Moving quickly to advertising, the mother’s milk of media, a New York Times article highlighted a debate among the ad buyers who indirectly underwrite most content — does their spending produce results, or is it money wasted and how do they discern the difference? This angst is being worked out in a forum called the 2005 Marketing Accountability forum, and while we may despair of hearing a definitive answer, the Times articles suggests that old media have more to fear from this debate than new media, which allow greater measurement of click-thru and the like. However, as I’ve written in the past, I’m not so sure click-thru rates tell the complete story online. I think advertising in any medium is likely to have a subtle and accretive effect rather than a directly measurable stimulus-response loop. But it’s difficult these days to argue with numbers, and new media have numbers coming out the wazoo.

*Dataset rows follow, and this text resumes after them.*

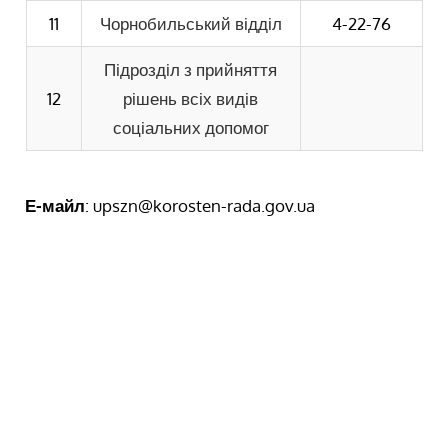
11
Чорнобильський відділ
4-22-76
Підрозділ з прийняття
12
рішень всіх видів
соціальних допомог
Е-майл
: upszn@korosten-rada.gov.ua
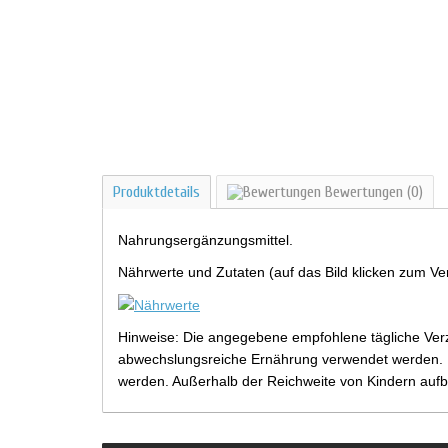
Produktdetails
Bewertungen
(0)
Nahrungsergänzungsmittel.
Nährwerte und Zutaten (auf das Bild klicken zum Ve
Hinweise: Die angegebene empfohlene tägliche Verz
abwechslungsreiche Ernährung verwendet werden. Be
werden. Außerhalb der Reichweite von Kindern aufb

Lastly and most puzzlingly is a finding by the Online Publishers Association, which tracks how much time Internet users spend each month pursuing activities in four various online categories: e-commerce, content, communication, and search. The association was pleased to report that browsers spent more time perusing content in June than in previous months, and less time engaging in e-commerce or search. Communication, though, still accounts for the largest single block of time spent online (41.3 percent for commo versus 36.9 percent for content, followed by e-commerce at just under 18 percent).

But when I checked out the association’s index, which listed the raw figures, I was puzzled. Search accounted for just 4.3 percent of online activity in June as measured in time, yet I have seen elsewhere that search firms are getting something on the order of half of all the advertising dollars being pumped into cyberspace. Now I have always heard that “time is money.” But in this instance it’s obviously not. Perhaps not all time is created equal. Or it may be that too much in advertising is being lavished on search, click thru numbers notwithstanding. But I wouldn’t worry. There’s probably a patented algorithm in the pipeline that will straighten all this out.

(Note: Paid Content pointed me to the patent and ad items; MediaPost alerted me to the Online Publisher announcement.)